Text section>
──────────

My institution subscribes to the "Kurzweil Reading Program", a "Text-to-Speech" product for those with reading impairments (dyslexia, English language learners, blind/vision impaired, etc.)
Section 121 indicates these users are "eligible persons" for "fair use", but others, without such disabilities could use the program (like an audiobook in the car!).
We'd be putting TEXTBOOKS up in the program; that fair use violation is what I'm worried about....
This question reflects the level of savvy "Ask the Lawyer" readers bring to their submissions. The member submitting the question has already set out (in a manner much more succinct than I usually achieve) the interplay of:
I do have one quibble with the member's phrasing, though, and it is important to this particular issue: Section 121, while it allows copies otherwise barred, does not create a "fair use" right to make a copy. Rather, the creation of an adaptive copy under Section 121 is a 100% exception to infringement made under highly precise circumstances.
What are those "highly precise circumstances"?
First, as the member writes, the end-user of the copy must be "eligible"--meaning they have a disability that impacts the ability to read (for the three "ways" for a user to be "eligible", see sub-section (d)(3)(A)-(C) of the law, below).

──────────

Aim 1> Which reading impairments does the copyright text list in parentheses in its first sentence?
Aim 2> Retype a portion of the copyright text, starting at the words "Section 121 indicates" and ending after "highly precise circumstances.".
None of the records matter here.

──────────

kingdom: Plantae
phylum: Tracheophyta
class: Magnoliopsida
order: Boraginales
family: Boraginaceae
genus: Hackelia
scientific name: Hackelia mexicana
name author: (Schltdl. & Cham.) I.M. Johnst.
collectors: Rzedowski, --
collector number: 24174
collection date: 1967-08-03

──────────

Solution 1> dyslexia, English language learners, blind/vision impaired

Solution 2>
Section 121 indicates these users are "eligible persons" for "fair use", but others, without such disabilities could use the program (like an audiobook in the car!).
We'd be putting TEXTBOOKS up in the program; that fair use violation is what I'm worried about....
This question reflects the level of savvy "Ask the Lawyer" readers bring to their submissions. The member submitting the question has already set out (in a manner much more succinct than I usually achieve) the interplay of:
I do have one quibble with the member's phrasing, though, and it is important to this particular issue: Section 121, while it allows copies otherwise barred, does not create a "fair use" right to make a copy. Rather, the creation of an adaptive copy under Section 121 is a 100% exception to infringement made under highly precise circumstances.